[Saved entries]
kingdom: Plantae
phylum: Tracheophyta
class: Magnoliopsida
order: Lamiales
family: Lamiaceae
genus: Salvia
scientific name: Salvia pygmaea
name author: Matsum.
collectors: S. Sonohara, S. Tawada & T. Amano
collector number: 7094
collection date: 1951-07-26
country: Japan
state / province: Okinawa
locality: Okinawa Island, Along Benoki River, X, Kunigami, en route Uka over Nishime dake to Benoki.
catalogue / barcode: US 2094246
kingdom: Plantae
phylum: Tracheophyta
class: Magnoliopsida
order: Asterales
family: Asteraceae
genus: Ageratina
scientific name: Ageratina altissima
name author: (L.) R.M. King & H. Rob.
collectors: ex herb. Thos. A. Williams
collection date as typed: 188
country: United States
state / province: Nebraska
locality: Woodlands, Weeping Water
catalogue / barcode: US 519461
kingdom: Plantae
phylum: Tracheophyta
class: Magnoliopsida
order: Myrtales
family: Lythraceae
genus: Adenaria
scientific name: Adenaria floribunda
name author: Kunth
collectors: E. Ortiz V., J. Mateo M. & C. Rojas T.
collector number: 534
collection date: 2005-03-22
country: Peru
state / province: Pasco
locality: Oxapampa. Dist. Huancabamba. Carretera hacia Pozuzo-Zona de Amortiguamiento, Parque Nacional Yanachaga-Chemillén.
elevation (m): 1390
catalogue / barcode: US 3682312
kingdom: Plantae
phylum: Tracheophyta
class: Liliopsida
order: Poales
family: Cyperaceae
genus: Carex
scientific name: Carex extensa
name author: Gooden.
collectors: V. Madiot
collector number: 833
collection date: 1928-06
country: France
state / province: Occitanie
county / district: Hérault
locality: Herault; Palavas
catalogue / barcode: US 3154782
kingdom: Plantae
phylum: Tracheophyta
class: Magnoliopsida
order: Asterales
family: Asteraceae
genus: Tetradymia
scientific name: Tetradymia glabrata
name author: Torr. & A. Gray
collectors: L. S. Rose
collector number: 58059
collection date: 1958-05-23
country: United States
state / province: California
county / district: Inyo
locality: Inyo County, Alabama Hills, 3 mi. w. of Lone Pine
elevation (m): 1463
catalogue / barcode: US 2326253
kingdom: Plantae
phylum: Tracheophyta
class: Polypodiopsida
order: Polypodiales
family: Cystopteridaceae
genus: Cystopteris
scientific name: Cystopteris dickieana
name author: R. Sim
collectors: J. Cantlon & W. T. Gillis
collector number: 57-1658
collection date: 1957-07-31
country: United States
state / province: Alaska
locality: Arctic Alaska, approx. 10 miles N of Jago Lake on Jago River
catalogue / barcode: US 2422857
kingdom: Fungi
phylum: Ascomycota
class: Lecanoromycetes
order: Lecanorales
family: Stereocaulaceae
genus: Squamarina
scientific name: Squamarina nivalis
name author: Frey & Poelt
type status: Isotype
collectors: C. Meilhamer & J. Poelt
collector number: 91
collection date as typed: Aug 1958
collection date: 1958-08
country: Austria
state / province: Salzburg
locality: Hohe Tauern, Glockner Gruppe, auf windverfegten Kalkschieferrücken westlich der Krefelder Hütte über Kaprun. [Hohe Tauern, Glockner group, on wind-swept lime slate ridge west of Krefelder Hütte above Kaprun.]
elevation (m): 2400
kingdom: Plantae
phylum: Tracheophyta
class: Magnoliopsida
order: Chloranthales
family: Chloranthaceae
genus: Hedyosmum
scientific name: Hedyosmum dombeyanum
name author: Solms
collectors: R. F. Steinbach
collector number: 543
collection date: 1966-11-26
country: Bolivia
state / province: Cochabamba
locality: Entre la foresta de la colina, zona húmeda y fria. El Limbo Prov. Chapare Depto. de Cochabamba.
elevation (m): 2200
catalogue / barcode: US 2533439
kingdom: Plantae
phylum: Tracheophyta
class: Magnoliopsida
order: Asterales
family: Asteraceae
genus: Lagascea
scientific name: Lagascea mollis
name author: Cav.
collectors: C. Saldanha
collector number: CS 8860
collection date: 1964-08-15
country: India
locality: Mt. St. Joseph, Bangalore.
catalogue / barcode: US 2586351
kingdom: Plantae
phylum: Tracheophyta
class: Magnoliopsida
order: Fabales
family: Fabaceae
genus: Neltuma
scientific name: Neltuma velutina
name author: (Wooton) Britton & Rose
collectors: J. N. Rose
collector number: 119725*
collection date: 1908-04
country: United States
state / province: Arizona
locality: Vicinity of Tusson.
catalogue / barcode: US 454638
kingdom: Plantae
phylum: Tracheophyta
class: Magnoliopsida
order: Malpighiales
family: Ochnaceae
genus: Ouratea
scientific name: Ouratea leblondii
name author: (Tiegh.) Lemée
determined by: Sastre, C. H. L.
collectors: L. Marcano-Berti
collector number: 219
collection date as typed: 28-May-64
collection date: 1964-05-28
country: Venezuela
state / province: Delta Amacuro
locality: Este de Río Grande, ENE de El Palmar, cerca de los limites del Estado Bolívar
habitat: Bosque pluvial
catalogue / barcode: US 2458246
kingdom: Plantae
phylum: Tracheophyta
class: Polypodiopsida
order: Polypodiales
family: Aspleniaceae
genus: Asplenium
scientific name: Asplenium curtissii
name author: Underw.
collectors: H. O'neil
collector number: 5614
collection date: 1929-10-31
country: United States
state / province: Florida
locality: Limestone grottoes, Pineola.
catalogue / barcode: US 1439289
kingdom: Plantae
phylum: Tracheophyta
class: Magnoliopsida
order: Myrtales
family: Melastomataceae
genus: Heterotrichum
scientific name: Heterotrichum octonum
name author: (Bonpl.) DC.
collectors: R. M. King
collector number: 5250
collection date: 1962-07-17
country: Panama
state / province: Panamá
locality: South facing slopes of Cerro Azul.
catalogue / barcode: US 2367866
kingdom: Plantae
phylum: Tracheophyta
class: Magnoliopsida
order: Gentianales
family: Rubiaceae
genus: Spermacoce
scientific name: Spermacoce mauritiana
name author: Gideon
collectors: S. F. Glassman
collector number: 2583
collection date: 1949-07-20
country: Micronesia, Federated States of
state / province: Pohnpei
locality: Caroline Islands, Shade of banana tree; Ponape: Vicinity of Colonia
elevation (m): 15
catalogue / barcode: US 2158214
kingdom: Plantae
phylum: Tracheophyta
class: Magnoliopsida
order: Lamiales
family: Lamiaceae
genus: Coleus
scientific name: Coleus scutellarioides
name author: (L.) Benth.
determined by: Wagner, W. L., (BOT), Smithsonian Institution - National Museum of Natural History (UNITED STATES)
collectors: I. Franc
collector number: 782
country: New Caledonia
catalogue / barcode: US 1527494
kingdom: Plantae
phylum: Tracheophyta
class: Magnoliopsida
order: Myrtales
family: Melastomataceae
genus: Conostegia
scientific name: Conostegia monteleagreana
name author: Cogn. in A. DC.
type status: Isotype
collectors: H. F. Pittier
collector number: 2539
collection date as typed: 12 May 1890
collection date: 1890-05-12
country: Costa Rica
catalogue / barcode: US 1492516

**GIVEN EXERCISE:**
Rename "locality" to "site" in the stretch from the line containing "genus: Carex" through the line containing "scientific name: Tetradymia glabrata", and give back only those lines with nothing else changed.

**RESPONSE TO THE EXERCISE:**
genus: Carex
scientific name: Carex extensa
name author: Gooden.
collectors: V. Madiot
collector number: 833
collection date: 1928-06
country: France
state / province: Occitanie
county / district: Hérault
site: Herault; Palavas
catalogue / barcode: US 3154782
kingdom: Plantae
phylum: Tracheophyta
class: Magnoliopsida
order: Asterales
family: Asteraceae
genus: Tetradymia
scientific name: Tetradymia glabrata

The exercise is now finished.